Love versus Hate

Over the centuries, art has not only portrayed love and beauty, but also hatred and anger – outrageous feelings that are nevertheless part of the human soul.

The idiosyncrasy of love, duly addressed in many works of art, has quivered with ambition throughout the history of art. Revolutionary, experimental, compromising and at times disruptive, it has always been in pursuit of an aesthetic extremism that praised the ruthlessness of human viciousness.

As the taste for provocation caught on, the principles of art were overturned. The traditional elegance and beauty of painting were being put into sharp contrast with the themes of love.

After Valentine’s Day, a Monday fully dedicated to love, let’s discuss hatred and anger, two shameful feelings that are nonetheless part of human nature. This hot topic, almost embarrassing in art, calls for a reflection.

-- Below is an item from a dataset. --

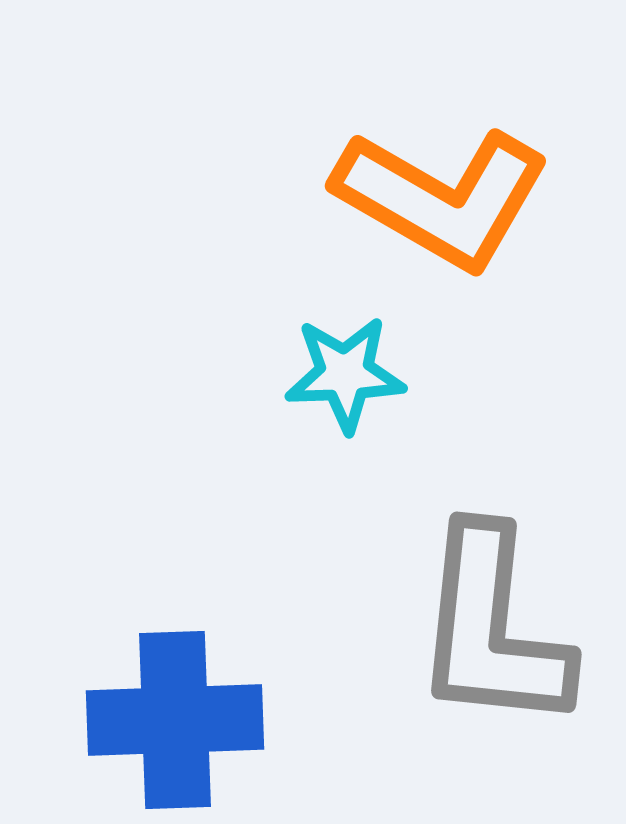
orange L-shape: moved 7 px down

Dosso Dossi,Anger or the Tussle, 1516
Dosso Dossi, Anger or the Tussle, 1516

Dosso Dossi, the main painter at the Este court in Ferrara in the early 16th century, presents us with a special series of nine paintings, only seven of which were recovered. They all have a particular shape - they are square-shaped, while the characters are painted in such a way as to look like rhombuses. In the series, the subjects represent senses and instincts, and the work in question focuses on the feelings of anger and rage during a fight. The scene is occupied by four people, two men and two women, the latter being more prominent and occupying more space as if they were the two protagonists. However, the real subjects of the work are the bread and the glass in the lower corner. The furious quarrel is caused by the bread, perhaps too little to satisfy everyone’s hunger, and the spilled glass is the consequence of the feeling caused by this scarcity. Cause and effect.

Dosso Dossi’s painting breaks away from the artist’s usual elegance to embrace the idea of an ugliness from which he himself seems to be fleeing, and he advises the viewer to do the same. These emotions must be kept at a distance.

A different interpretation, with completely different subjects, is offered to us by Peter Paul Rubens, a Flemish painter active at the end of the 16th century and the beginning of the 17th.

Peter Paul Rubens, Triumph of Church over Fury, Discord, and Hate, 1628
Peter Paul Rubens, Triumph of Church over Fury, Discord, and Hate, 1628

In The Triumph of Church over Fury, Discord and Hatred, Rubens addresses the feelings of defeat. The execution is triumphal, splendid and extremely elegant. The Church, represented on a chariot, advances triumphantly against all feelings of hatred, proclaiming its omnipotence. Good against evil. Mercy against severity. Justice versus partiality. Hatred defeated under the church, a plump woman, a figure that is quite common in Rubens’s paintings but which is also extremely significant in this work. Opulence and misery, this is what the Flemish painter represents, all in a whirlwind of disarming shapes and bodies, extremely fascinating, a criticism that defeats the idea of ugliness that the painter used to argue above all through the weaknesses of the human soul. 

There is endless literature on hatred, told through tragedy or religious metaphors, especially in painting. Ugliness has a lot in common with beauty, and love has a lot in common with hatred and anger.

As Baudelaire wrote: “For certain spirits, more precious and more jaded, delight in ugliness proceeds from a still more obscure sentiment – the thirst for the unknown and the taste for the horrible. It is this sentiment, whose germ, more or less developed, is carried within each of us, which drives certain poets into the dissecting room or the clinic and women to public executions. I am sincerely sorry for the man who cannot understand this - he is a harp who lacks a bass string! […] There are those who blush to have loved a woman as soon as they perceive that she is stupid. These are vainglorious jackasses, born to crop the foulest thistles in creation or enjoy the favours of a bluestocking. Stupidity is often an ornament of beauty; it gives the eyes that mournful limpidity of dusky pools, and that oily calm of tropical seas.”